The third movement of Sutterfield’s book imagines how our households might be joined to others in embodied, rooted memberships. While talk of community can sound exclusionary, Berry’s sense of membership is radically inclusive. As one of his fictional characters, Burley Coulter, famously puts it, “The way we are, we are members of each other. All of us. Everything. The difference ain’t in who is a member and who is not, but in who knows it and who don’t.” In reflecting on Paul’s metaphor of the church as Christ’s body, Sutterfield writes, “This unity is made not through the purity of identity, but in a kind of coherent relationality, a wholeness. It is in such a membership that our lives are made complete by being brought into communion with others.”
This kind of deep communion is threatened both by the restless mobility that characterizes Americans and by consumerism’s penchant for turning distinctive places into interchangeable anyplaces, where every Starbucks feels like every other Starbucks. Berry’s prescription for our transient, displaced culture is to stop somewhere and begin knitting ourselves into the warp and woof of our particular places. As Sutterfield puts it, “The challenge for us is to embed and entangle ourselves in one another’s lives and the life of our places so that both our neighborhoods and neighbors matter.”

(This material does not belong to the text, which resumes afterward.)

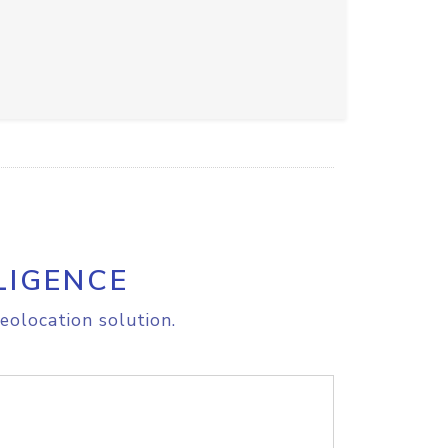
LIGENCE
eolocation solution.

Imagining an Alternative Kingdom
This is not an easy task for those of us reared in a consumerist culture. In the final chapters of his book, Sutterfield wrestles with this hard edge that, he suggests, makes Berry one of our contemporary prophets. In particular, Berry’s commitment to tell the truth and to practice peaceableness are unfashionable, yet they are central to his efforts to resist the abstracting forces of an industrial economy. Like the biblical prophets, he laments contemporary injustices so that “we can begin the new work of imagining and embodying [an] alternative kingdom.”
In our time of political and culture turmoil, the deck remains stacked against caring, creaturely economies. Sutterfield’s book offers hope, however, by helping us hear Berry’s call to shape our households in ways that would honor the precious gift of life. As he concludes, “When the prophet calls, there are always some who will answer.”
In the book’s afterword, Sutterfield transcribes his recent interview with Berry. When he asks Berry what “continues to give you hope,” Berry replies, “I am sustained by what I know of the history and present examples of good work, and by the goodness and beauty that I still find in the world.” As Sutterfield so ably demonstrates, Berry’s life and writing offer shining examples of such good work. They faithfully bear witness to the immeasurable goodness of our given life, and they challenge us to begin practicing the creaturely virtues of humility and love, work and Sabbath, membership and stability, honesty and peaceableness.
Jeffrey Bilbro teaches English at Spring Arbor University in Spring Arbor, Michigan. He is the co-author of Wendell Berry and Higher Education: Cultivating Virtues of Place (University of Kentucky Press), which releases in June.